Die Roh-, Hilfs- und Betriebsstoffe wurden mit den Anschaffungskosten gemäß § 255 Abs. 1 HGB bewertet. Das strenge Niederstwertprinzip gemäß § 253 Abs. 3 HGB wurde beachtet.

Die Forderungen und sonstige Vermögensgegenstände sind zum Nennwert angesetzt.

Kassenbestand und Guthaben bei Kreditinstituten sind zum Nennwert angesetzt.

In den aktiven Rechnungsabgrenzungsposten sind Ausgaben vor dem Abschlussstichtag, die Aufwand für eine bestimmte Zeit nach dem Abschlussstichtag darstellen, eingestellt.

Die Rückstellungen sind so bemessen, dass sie allen erkennbaren ungewissen Verbindlichkeiten und Risiken ausreichend Rechnung tragen.

Verbindlichkeiten sind mit ihrem Rückzahlungsbetrag angesetzt.

In den Bewertungsmethoden sind gegenüber dem Vorjahr keine Änderungen eingetreten; der Forderung des § 252 Abs. 1 Nr. 6 HGB wurde somit entsprochen.

III. Sonstige Angaben

1. Geschäftsführer

Herr Gerrit T. H. M. Lemmers, Landwirt, Weert/Niederlande

2. Sonstige finanzielle Verpflichtungen

Sonstige finanzielle Verpflichtungen bestehen aus Pachtverpflichtungen (TEUR 400), einem Lohnmastvertrag (TEUR 42) und einem Leasingvertrag (TEUR 6).
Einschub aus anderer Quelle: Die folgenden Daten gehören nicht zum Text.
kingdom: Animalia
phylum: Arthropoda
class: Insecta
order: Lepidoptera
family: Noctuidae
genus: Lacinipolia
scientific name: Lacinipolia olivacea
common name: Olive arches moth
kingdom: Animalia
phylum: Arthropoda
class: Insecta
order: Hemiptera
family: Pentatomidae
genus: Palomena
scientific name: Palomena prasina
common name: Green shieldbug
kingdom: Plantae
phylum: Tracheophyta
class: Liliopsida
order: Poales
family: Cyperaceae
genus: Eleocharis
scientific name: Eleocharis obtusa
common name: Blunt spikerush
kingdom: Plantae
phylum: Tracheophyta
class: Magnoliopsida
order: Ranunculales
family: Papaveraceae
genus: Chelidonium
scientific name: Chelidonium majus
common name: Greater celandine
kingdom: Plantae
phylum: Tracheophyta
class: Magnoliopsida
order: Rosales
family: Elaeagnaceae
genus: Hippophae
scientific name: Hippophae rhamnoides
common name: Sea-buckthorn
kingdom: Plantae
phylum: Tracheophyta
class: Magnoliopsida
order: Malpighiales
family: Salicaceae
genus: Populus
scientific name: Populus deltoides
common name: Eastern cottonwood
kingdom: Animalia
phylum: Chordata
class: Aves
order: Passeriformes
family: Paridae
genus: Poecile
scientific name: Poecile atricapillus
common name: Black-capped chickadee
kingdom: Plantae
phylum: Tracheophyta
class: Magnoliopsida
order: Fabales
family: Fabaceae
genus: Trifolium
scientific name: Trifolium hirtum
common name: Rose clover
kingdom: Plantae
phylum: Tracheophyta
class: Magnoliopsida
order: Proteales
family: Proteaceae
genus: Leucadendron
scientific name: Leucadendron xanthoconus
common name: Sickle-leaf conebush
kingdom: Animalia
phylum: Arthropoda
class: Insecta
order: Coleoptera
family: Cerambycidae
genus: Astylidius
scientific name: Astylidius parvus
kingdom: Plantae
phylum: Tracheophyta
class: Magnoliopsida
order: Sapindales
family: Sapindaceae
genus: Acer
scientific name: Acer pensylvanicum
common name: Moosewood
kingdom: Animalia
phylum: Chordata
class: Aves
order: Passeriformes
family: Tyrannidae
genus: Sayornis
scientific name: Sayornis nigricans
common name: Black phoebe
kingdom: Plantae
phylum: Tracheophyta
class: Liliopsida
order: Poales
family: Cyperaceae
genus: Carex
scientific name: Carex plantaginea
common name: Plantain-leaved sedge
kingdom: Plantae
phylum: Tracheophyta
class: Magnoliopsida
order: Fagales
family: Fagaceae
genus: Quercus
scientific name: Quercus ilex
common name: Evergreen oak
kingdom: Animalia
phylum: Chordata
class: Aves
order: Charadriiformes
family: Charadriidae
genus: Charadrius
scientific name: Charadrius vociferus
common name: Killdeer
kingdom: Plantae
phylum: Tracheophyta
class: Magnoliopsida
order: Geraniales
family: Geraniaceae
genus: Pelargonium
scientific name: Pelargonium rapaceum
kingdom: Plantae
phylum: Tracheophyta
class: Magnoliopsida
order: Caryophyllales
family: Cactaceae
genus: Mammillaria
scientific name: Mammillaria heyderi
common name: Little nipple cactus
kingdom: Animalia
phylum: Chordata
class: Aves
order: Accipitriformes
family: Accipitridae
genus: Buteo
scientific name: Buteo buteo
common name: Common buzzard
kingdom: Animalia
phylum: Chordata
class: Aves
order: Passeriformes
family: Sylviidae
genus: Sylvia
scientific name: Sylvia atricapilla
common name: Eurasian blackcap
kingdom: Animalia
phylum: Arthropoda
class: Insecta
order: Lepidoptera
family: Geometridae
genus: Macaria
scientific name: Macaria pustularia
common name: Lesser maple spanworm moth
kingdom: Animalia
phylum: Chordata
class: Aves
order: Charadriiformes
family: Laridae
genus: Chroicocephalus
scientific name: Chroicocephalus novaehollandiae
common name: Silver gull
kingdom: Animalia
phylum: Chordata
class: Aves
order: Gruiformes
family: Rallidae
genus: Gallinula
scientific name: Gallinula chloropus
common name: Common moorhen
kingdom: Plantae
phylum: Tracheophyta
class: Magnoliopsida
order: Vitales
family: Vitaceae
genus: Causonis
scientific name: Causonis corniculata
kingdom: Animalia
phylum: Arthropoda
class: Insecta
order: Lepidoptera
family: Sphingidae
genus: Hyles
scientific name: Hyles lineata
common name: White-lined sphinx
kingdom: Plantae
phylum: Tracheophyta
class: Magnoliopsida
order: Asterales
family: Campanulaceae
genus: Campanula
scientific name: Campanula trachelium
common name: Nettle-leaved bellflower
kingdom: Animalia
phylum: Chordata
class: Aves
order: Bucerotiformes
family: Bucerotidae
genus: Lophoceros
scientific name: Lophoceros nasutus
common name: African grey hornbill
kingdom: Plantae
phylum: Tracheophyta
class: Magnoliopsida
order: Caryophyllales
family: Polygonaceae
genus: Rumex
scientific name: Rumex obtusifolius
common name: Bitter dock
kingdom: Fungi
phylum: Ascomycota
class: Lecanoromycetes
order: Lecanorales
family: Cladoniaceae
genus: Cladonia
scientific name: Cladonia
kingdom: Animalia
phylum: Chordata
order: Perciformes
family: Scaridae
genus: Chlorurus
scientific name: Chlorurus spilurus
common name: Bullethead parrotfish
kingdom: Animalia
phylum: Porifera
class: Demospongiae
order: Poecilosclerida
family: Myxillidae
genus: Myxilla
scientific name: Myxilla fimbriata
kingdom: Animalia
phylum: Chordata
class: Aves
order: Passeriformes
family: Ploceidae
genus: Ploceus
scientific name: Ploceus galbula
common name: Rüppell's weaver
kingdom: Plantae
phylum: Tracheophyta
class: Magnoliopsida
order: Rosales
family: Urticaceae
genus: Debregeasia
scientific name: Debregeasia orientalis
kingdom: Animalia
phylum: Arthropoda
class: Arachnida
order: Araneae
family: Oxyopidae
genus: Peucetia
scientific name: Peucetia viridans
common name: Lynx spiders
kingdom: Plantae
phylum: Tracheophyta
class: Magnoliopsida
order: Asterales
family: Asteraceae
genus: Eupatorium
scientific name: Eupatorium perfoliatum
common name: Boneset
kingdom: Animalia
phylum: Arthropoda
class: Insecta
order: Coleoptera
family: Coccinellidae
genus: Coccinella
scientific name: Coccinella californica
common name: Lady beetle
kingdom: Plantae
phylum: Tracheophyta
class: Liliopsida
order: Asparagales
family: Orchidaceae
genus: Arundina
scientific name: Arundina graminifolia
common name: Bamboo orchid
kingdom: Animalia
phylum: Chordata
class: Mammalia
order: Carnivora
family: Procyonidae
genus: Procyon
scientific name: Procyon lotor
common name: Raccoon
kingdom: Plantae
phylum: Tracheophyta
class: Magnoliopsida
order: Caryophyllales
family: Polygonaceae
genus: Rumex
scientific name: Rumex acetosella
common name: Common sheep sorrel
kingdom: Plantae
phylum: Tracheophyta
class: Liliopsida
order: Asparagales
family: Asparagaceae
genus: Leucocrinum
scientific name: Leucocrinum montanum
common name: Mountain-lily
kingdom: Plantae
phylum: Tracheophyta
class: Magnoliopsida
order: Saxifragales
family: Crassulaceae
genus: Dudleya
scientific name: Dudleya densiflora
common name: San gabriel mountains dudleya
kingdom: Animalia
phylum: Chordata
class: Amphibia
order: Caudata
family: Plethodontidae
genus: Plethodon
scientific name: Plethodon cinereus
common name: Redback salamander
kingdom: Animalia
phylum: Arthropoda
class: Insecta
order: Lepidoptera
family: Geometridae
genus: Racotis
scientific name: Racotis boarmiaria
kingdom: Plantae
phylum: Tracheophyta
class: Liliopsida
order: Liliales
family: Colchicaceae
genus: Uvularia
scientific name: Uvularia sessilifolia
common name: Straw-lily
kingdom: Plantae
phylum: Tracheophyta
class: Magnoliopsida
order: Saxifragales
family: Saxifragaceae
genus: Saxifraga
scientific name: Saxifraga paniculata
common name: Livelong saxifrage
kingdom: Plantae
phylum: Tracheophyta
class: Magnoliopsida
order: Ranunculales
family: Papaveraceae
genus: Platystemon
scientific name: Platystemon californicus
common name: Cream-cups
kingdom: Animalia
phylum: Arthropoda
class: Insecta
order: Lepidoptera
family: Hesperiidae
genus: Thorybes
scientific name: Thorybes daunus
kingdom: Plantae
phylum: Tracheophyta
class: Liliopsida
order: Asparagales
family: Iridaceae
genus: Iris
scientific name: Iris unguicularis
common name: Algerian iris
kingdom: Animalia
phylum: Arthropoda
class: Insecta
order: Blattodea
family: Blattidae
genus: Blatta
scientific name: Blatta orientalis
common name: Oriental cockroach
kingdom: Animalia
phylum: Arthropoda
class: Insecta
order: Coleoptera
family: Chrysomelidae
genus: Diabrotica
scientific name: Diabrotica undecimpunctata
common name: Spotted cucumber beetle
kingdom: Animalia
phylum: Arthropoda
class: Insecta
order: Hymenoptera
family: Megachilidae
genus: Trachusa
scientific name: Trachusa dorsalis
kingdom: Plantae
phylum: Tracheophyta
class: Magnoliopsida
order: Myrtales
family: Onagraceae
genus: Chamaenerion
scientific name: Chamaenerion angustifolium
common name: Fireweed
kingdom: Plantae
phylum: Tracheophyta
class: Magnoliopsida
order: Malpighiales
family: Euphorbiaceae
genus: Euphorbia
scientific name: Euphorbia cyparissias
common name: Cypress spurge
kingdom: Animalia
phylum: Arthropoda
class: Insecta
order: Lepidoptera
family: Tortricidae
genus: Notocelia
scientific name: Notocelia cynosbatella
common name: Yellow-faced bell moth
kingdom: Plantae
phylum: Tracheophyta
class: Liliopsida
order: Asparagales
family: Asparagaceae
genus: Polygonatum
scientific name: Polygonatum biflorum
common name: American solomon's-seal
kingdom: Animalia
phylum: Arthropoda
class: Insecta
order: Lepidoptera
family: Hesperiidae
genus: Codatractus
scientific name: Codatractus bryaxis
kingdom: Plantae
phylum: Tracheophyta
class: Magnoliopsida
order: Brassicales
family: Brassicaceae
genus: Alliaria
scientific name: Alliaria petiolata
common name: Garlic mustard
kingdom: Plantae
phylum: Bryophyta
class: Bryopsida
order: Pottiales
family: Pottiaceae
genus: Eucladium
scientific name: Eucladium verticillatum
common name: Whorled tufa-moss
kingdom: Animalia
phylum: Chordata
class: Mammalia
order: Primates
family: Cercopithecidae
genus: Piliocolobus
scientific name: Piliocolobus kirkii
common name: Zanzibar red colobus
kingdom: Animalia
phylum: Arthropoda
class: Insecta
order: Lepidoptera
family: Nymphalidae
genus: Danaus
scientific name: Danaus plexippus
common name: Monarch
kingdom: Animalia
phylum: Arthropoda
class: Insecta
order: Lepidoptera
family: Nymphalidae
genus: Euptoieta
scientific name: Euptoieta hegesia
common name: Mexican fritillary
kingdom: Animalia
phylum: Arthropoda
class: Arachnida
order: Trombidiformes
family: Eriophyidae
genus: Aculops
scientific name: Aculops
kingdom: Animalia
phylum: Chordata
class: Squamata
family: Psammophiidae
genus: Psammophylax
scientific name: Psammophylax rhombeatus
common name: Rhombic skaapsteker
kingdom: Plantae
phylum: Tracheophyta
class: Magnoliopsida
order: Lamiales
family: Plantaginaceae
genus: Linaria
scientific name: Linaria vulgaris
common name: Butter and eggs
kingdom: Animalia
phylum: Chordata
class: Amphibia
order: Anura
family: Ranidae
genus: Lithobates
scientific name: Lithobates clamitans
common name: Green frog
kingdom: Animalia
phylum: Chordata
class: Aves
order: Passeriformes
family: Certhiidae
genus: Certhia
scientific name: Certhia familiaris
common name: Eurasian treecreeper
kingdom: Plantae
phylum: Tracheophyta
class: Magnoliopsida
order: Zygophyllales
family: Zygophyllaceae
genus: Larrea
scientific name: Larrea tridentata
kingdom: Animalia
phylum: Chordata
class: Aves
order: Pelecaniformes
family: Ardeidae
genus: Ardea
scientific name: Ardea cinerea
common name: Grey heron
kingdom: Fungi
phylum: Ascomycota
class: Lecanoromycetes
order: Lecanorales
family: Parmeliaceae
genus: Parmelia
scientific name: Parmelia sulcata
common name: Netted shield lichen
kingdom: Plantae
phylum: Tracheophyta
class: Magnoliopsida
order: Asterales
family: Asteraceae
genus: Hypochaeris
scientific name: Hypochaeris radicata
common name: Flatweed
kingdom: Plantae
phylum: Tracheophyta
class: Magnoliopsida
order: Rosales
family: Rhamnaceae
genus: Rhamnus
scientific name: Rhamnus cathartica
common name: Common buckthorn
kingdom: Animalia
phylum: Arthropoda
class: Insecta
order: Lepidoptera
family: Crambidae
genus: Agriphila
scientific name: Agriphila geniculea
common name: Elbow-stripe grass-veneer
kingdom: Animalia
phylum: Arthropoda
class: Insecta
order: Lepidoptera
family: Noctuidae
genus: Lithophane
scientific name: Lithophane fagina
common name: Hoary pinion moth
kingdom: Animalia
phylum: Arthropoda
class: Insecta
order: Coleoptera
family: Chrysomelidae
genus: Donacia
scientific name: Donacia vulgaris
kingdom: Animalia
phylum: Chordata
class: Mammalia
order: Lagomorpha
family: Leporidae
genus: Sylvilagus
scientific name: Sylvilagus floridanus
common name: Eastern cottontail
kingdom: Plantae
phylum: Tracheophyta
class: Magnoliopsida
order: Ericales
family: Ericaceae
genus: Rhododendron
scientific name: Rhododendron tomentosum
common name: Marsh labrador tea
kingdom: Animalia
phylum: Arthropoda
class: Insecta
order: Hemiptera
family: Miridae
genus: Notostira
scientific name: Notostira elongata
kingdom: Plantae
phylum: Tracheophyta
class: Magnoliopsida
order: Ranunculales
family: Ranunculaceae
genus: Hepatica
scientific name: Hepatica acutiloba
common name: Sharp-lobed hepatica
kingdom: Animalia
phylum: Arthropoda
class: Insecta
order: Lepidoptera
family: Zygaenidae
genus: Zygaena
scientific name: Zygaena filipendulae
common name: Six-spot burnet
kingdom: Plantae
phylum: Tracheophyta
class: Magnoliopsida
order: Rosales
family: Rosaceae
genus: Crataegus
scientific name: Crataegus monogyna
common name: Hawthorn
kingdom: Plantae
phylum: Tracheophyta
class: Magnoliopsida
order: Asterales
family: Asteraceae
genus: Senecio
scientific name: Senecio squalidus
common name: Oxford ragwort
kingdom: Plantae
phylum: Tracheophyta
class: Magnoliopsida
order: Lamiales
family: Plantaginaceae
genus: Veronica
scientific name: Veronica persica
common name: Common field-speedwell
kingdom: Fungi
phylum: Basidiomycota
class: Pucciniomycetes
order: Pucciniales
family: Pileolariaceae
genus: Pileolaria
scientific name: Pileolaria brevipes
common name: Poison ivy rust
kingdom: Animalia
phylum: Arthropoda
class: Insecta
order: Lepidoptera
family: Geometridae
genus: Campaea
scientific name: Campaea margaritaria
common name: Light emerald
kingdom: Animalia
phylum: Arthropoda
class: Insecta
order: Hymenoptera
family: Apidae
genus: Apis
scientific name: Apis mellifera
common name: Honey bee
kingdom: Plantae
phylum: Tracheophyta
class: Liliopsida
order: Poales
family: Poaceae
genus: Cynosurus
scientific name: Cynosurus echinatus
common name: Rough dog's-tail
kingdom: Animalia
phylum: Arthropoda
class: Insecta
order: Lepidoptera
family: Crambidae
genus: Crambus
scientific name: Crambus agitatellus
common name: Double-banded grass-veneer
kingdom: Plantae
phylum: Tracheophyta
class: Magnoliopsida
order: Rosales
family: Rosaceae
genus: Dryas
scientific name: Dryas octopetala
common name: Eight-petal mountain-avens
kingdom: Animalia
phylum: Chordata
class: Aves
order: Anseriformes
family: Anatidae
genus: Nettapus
Die Pachtverpflichtung beruht auf vier Pachtverträgen, die in den Jahren 2003 bis 2011 enden. Die Pachtverhältnisse verlängern sich jeweils um ein weiteres Jahr, wenn das Pachtverhältnis nicht unter Einhaltung der vertraglichen Kündigungsfrist gekündigt wird.

Der Lohnmastvertrag wurde bis zum 15. Mai 2008 abgeschlossen, danach verlängert sich der Vertrag um jeweils eine Mastperiode, wenn das Vertragsverhältnis nicht unter Einhaltung der vertraglichen Kündigungsfrist gekündigt wird. Des Weiteren besteht ein Leasingvertrag für ein Fahrzeug.